The GE VScan, Philips Lumify and Butterfly IQ ​+ ​are tested using a slice phantom to determine the slice thickness. For comparison, a Philips Affiniti machine was investigated. Both linear and curved array settings were analyzed. In a slice phantom, a diffuse scattering plane at an angle of exactly 45° is scanned. For each imaging depth, the vertical height of the imaged rectangle corresponds to the slice thickness at that depth.

Main results

For the linear array transducers, the focus depth ranges from 1.5 to 3.5 cm.

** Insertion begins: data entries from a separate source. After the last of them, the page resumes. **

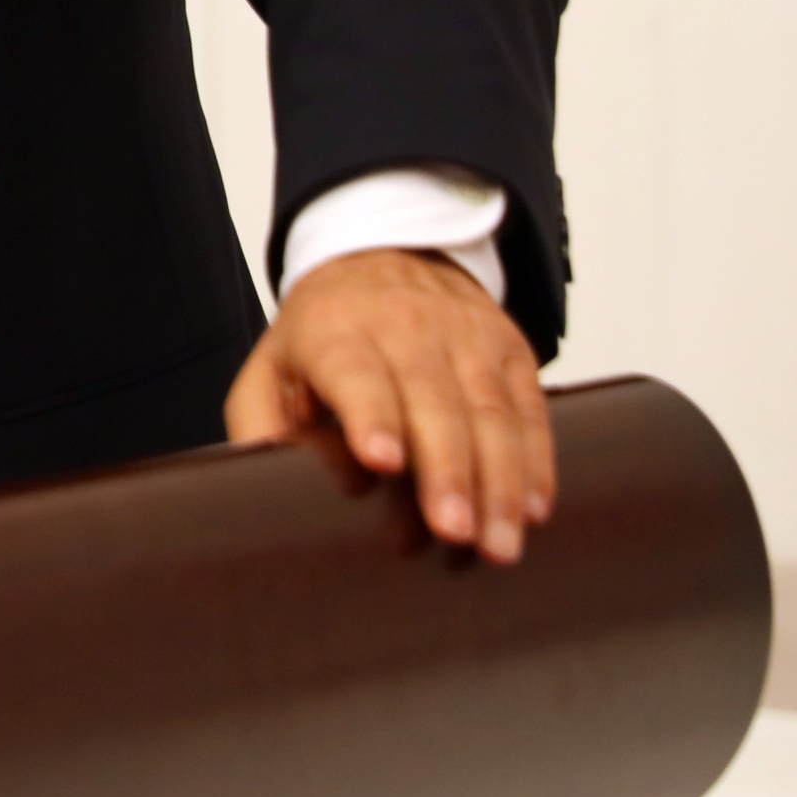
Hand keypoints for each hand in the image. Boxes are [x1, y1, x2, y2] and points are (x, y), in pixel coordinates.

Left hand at [226, 246, 554, 560]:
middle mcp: (404, 326)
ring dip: (499, 481)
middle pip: (432, 401)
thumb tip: (264, 480)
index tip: (381, 460)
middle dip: (447, 470)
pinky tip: (533, 508)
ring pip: (489, 410)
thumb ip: (260, 422)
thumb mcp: (272, 364)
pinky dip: (536, 460)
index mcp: (334, 330)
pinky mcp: (510, 347)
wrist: (386, 253)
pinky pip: (529, 407)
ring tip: (497, 543)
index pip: (355, 371)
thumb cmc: (322, 332)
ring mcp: (465, 334)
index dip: (372, 414)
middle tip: (452, 531)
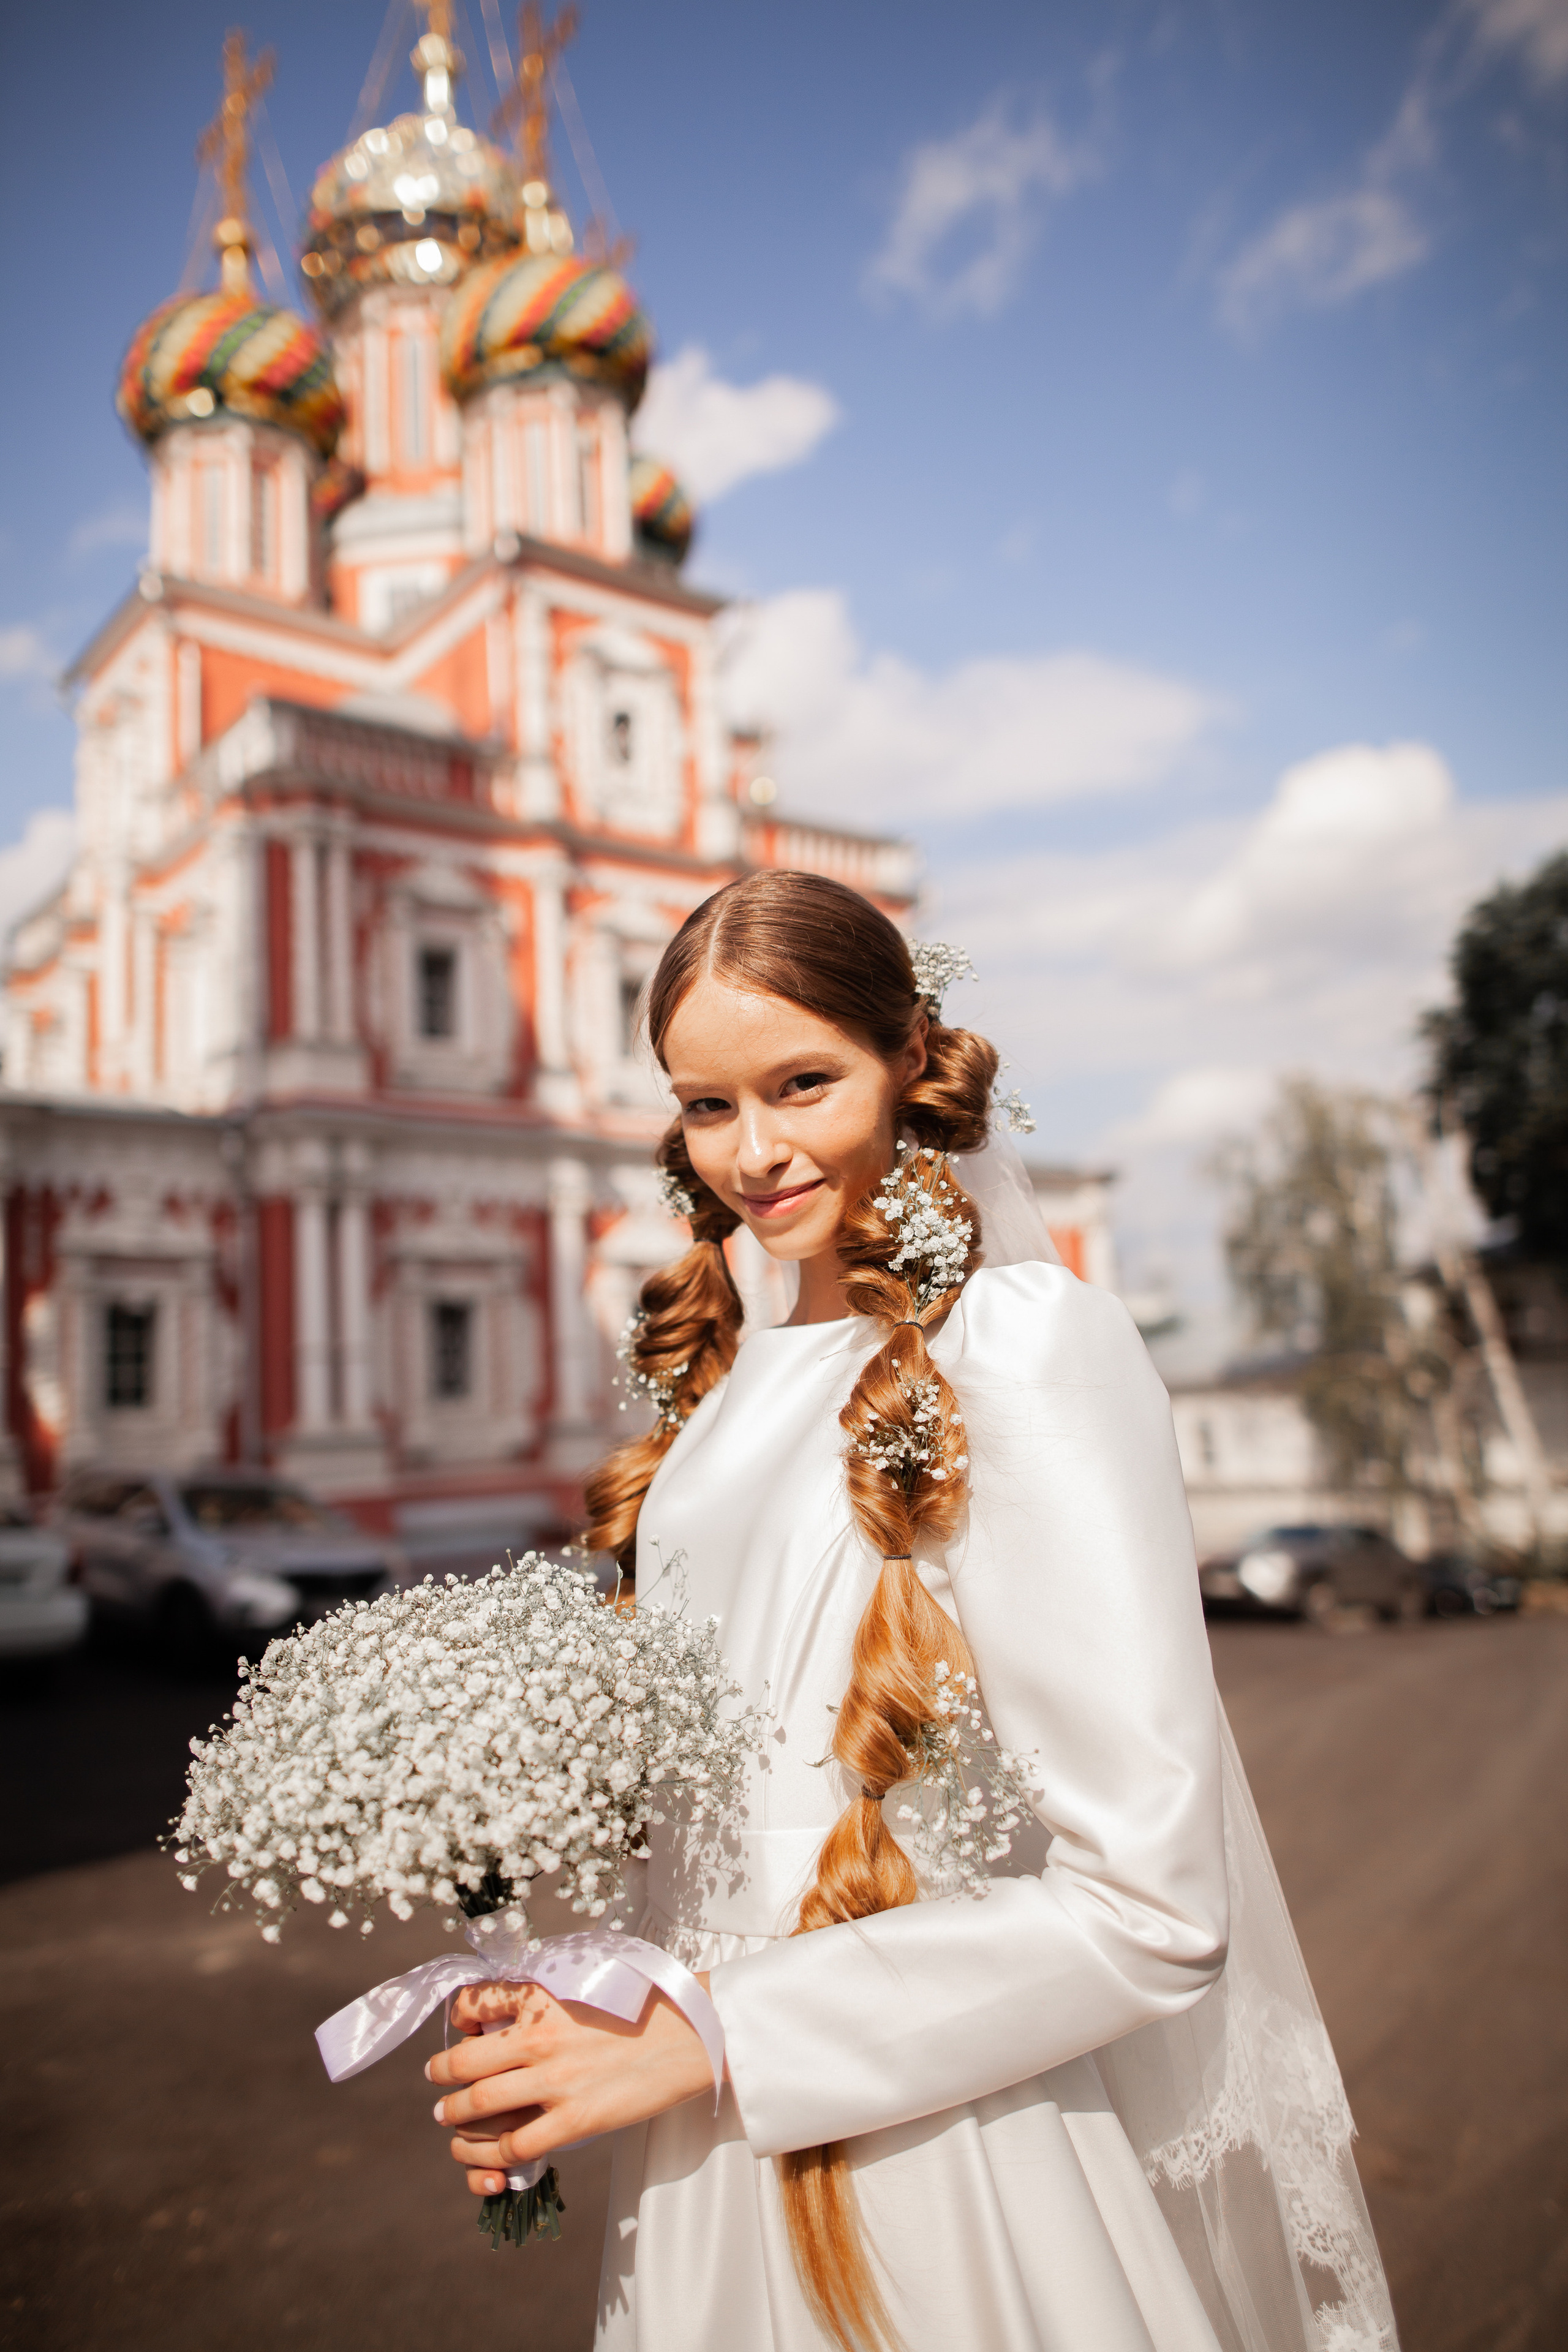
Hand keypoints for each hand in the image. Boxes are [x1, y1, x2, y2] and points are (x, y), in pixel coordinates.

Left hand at [428, 1974, 715, 2194]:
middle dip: (441, 2075)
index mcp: (542, 1997)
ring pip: (477, 2106)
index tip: (459, 2031)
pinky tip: (491, 2156)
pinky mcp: (575, 2121)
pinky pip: (515, 2145)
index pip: (473, 2003)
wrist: (690, 2037)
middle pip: (463, 2062)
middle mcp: (539, 2036)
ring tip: (449, 2121)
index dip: (457, 2020)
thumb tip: (509, 2015)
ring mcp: (555, 2081)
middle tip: (436, 2082)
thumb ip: (546, 1998)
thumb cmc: (642, 2009)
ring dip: (454, 2118)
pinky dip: (493, 2155)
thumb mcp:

At the focus depth, all transducers have a reasonable slice thickness of approximately 1 mm. More superficially, the slice thickness varies between 1 and 4 mm. The curved array probes have larger focus depths, ranging from 2.7 to 7.3 cm. The slice thickness at focus depth varies between 1.4 and 3.8 mm, but at 2 cm depth is even more than 5 mm.


The slice thickness of handheld ultrasound transducers varies between the different devices, and can be suboptimal for superficial in-plane ultrasound-guided interventions. The larger slice thickness of the curved array settings may complicate in-plane guidance. Handheld ultrasound users should be aware of the beam characteristics of their devices to optimize guidance for interventions.